Gary -- My work on the affective dimensions of sports is derrived from the
work of German sociologist Norbert Elias, specifically in his book, THE QUEST
FOR EXCITEMENT. Elias argues that sports allow for a "controlled release" of
affect that builds up in the course of having to control and regulate our
emotions in a civilized society. It is a sanctioned space of emotional
 expression. His focus is primarily on issues of class, but my work asks us to
the same phenomenon in relation to issues of gender. Traditional masculinity
has tended to favor that "vulcan-like" stoicism you evoke and has strong
sanctions against the display of softer emotions. Yet, it is clear, I hope you
would agree, that men actually do have feelings. I am calling for feminist
scholars to investigate the sites of traditional male culture to locate the ways
 that it allows for a "controlled release" of emotion. One might point to the
melodramatic dimensions of country-and-western songs as serving as professional
mourners for men who otherwise might not articulate their failed romances.

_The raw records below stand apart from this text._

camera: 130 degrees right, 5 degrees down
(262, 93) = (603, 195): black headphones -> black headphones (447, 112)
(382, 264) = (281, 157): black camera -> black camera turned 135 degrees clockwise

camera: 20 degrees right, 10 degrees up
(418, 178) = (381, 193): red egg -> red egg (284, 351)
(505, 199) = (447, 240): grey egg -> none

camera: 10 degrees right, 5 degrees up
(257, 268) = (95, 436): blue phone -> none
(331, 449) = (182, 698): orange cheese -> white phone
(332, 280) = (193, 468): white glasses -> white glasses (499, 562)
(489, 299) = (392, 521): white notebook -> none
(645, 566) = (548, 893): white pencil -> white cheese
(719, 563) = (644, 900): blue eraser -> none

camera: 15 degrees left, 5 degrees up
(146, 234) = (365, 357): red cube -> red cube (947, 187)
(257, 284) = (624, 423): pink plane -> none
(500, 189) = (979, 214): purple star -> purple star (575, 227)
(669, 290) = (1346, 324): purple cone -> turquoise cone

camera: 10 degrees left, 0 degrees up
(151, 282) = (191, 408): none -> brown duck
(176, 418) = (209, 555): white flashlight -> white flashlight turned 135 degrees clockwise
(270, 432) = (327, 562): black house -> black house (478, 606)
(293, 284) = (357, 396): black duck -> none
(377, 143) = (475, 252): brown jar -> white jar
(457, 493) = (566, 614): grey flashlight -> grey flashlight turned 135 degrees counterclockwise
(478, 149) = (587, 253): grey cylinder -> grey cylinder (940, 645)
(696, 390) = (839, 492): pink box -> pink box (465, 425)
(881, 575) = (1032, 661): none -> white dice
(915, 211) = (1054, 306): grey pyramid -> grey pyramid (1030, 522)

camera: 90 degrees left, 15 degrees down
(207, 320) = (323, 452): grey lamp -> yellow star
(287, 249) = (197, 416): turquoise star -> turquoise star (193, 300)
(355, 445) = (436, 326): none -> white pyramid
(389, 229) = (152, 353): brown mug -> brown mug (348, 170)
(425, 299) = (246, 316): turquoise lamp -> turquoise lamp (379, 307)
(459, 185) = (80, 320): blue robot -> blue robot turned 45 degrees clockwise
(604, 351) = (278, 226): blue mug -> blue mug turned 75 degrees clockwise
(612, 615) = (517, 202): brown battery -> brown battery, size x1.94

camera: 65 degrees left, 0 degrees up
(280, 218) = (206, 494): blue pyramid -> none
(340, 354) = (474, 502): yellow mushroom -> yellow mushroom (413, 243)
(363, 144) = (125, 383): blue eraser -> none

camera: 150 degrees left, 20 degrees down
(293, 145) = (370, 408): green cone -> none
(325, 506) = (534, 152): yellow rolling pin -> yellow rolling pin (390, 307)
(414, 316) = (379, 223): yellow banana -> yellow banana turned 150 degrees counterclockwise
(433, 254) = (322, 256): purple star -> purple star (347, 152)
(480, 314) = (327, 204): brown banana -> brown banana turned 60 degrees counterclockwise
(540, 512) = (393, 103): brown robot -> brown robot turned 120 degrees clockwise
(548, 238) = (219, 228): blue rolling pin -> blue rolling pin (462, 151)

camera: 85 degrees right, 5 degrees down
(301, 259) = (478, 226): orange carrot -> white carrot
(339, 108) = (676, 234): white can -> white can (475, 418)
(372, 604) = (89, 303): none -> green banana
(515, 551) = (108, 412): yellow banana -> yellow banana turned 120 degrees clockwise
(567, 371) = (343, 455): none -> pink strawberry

Wresling interested me because as televised, it takes on many of the dimensions
of soap opera. Of course, the fans recognize its fake. As Roland Barthes
 suggests in his essay on wresling in MYTHOLOGIES, fans experience wresling as a
 staged event which has tragic undercurrents. But then, like all staged events,
 knowing it is fake does not prevent us from shedding real tears. In the case of
WWF wresling, the series constructs protagonists and antagonists who are
 enacting central cultural conflicts in terms which would be immediately
to viewers of 19th century melodrama. Key themes might be the betrayal of
friendship for example, when Sid Justice turns his back on his tag team partner
Hulk Hogan in the middle of a match as part of the "buildup" for his subsequent
shift from good guy to bad guy. These narratives do have tremendous emotional
force which is clear when you watch the events in live arenas, as I have done
many times now. Men do turn red in the face shouting their rage at the class
injustices perpetuated by the Million Dollar Man and do cry, publically, at
the pathos of some of the events. Yes, camp is one reading strategy men adopt
to distance themselves from these events, which I suspect is what you mean when
you say wrestling is a "hoot" but that distance may be part of what allows the
emotions to be regulated and limited by the event. Camp, however, is simply
 oneway people read the event, even if they do recognize it as faked. Wresling
can thus be seen as a prime example of the affective dimensions of sport.
  Now,as for the link between affect and violence, it seems pretty clear that
affect will find a release in some way and that for many men in our culture,
it is expressed most readily through rage. I never saw my father cry, at least
not until last week when we attended my grandfather's funneral, but I saw him
respond to emotionally stressful events by jumping up and down in a blind rage.
He never was violent to my mother or I but he did find childish displays of
rage the most appropriate response to a range of emotional experiences. My
point was, then, that it is not surprising that domestic violence increases
during periods of increased affect. Elias argues that the hooliganism at
European sporting events is the product of affect that is evoked and imperfectly
 contained by the structure of the match. What is key, however, is that sports
does not create the affect (which has to do with the stress of living in the
modern world) nor does it turn that affect into violence; sports simply becomes
the site for that expression of affect and may, if we buy Elias's arguments, be
a means for the social control of affect which might otherwise turn into
violence if denied alternative expression. When sports works right, it contains
and regulates the affect which it generates, allowing a safe release of
 otherwise socially destructive affect.
  I have probably told you more than is warrent by your question, but I think
Elias's work provides a saner way of talking about this issue than the
 name-calling and fan-bashing which came before.